On entend souvent que « 60 ans est le nouveau 50 ans » et « 70 ans le nouveau 60 ans ». Cette expression semble éculée. Pourtant, comparez les photos de vos grands-parents ou arrière-grands-parents à 60 ans : corps mous et affaissés, visages ridés, posture voûtée. Quel contraste avec les sexagénaires d'aujourd'hui, dynamiques et sportifs !
Des études récentes vont au-delà des anecdotes. Les scientifiques comparent les capacités physiques et mentales entre générations pour évaluer l'évolution du vieillissement. Les résultats montrent des améliorations, mais pas uniformes, influencées par des facteurs sociaux, comportementaux et économiques.
Deux études finlandaises récentes, l'une sur le vieillissement physique, l'autre sur le cognitif, mettent en lumière des écarts générationnels marquants. Dirigée par la gérontologue Taina Rantanen (Université de Jyväskylä), la première compare des adultes nés entre 1910 et 1924 à ceux nés une trentaine d'années plus tard.
Les deux cohortes ont été évaluées à 75 et 80 ans : la première en 1989-1990, la seconde en 2017-2018. Les tests identiques – six physiques et cinq cognitifs – ont été réalisés en personne, contrairement à de nombreuses études reposant sur des auto-évaluations.
Le groupe plus récent marchait plus vite, avait une meilleure force de préhension et une plus grande puissance des jambes inférieures. Ces indicateurs prédisent fiablement invalidité et mortalité. Côté cognition, meilleurs scores en fluidité verbale (plus de mots en « K » en 3 minutes), temps de réaction plus rapide à une tâche motrice complexe, et meilleure performance au test chiffres-symboles.
L'éducation a un impact majeur sur le vieillissement et la santé
Certains aspects restent stables : la fonction pulmonaire n'a pas évolué. La mémoire à court terme (rappel de chiffres) n'a pas progressé, peut-être en raison d'un moindre apprentissage par cœur dans l'éducation moderne.
Ces findings corroborent d'autres recherches.

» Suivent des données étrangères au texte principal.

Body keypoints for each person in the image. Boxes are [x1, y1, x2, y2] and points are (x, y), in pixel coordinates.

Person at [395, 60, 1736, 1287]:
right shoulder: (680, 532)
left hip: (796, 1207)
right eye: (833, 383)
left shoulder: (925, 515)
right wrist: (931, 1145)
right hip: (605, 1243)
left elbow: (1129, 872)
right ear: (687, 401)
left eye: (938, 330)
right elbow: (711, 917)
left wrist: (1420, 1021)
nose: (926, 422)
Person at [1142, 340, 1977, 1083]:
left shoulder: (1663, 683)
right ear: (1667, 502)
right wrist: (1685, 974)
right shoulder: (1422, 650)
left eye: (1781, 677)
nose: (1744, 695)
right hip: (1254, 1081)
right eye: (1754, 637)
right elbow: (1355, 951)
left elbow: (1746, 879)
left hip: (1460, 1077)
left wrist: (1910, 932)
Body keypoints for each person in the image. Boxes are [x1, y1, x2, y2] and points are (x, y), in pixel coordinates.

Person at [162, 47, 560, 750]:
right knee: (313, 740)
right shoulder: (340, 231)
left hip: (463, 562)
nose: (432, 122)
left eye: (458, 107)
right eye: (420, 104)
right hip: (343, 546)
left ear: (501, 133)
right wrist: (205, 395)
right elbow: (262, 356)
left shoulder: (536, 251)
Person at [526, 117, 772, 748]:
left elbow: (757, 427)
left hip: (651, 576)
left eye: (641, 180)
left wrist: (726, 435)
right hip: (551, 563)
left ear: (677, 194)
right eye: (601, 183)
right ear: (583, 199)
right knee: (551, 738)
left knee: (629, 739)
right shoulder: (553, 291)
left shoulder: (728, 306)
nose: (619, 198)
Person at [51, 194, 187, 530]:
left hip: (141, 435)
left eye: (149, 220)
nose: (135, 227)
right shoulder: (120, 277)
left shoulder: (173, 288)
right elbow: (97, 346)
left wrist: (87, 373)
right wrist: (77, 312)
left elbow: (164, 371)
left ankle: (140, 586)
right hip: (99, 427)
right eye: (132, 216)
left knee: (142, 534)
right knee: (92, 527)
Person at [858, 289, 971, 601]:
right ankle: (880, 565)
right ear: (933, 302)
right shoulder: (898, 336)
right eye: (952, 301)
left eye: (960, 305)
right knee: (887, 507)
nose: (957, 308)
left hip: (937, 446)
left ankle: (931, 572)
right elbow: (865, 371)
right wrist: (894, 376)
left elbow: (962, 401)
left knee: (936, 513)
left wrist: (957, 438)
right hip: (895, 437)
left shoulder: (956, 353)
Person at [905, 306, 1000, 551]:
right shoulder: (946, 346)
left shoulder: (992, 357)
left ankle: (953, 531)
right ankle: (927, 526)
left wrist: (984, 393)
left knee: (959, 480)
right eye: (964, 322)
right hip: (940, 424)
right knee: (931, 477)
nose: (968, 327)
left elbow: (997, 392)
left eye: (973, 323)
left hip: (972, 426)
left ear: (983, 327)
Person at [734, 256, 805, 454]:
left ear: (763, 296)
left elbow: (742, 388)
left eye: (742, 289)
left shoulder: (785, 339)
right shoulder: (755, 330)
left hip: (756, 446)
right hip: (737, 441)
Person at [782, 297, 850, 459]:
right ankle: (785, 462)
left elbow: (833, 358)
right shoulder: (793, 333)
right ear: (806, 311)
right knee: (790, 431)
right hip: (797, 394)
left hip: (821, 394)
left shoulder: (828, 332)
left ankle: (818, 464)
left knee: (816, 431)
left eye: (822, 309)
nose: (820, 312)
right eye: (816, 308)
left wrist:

Une étude néerlandaise de 2018 montre que les seniors nés en 1931-1941 surpassent ceux des années 1920 sur plusieurs tests cognitifs, sauf mémoire immédiate. L'étude danoise de 2013 révèle des écarts persistants à 93-95 ans, avec de meilleurs résultats cognitifs pour les plus récents, et une meilleure autonomie quotidienne.

Plusieurs facteurs expliquent ces progrès : avancées médicales, baisse du tabagisme, plus d'activité physique et une meilleure nutrition (corps plus robustes). En Finlande, les repas scolaires gratuits depuis 1943 ont joué un rôle. L'éducation émerge comme clé pour la santé cognitive : ajustée statistiquement, elle explique la plupart des écarts.
« L'éducation impacte profondément vieillissement et santé », déclare Luigi Ferrucci, directeur scientifique du National Institute on Aging (États-Unis). Elle favorise revenus plus élevés, accès aux soins, alimentation saine et métiers moins physiques. Dans les pays riches, cela allonge non seulement l'espérance de vie, mais la durée en bonne santé.
Pour beaucoup, 70 ans peut être le nouveau 60 ans, mais pas pour tous
Aux États-Unis, ces bénéfices sont inégalement distribués. L'espérance de vie varie de 7 ans entre États pauvres comme le Mississippi et riches comme la Californie. Beaucoup manquent d'accès aux médicaments, alimentation saine, sport et éducation – ressources essentielles à une vieillesse épanouie. Ainsi, 70 ans n'est le nouveau 60 ans que pour certains.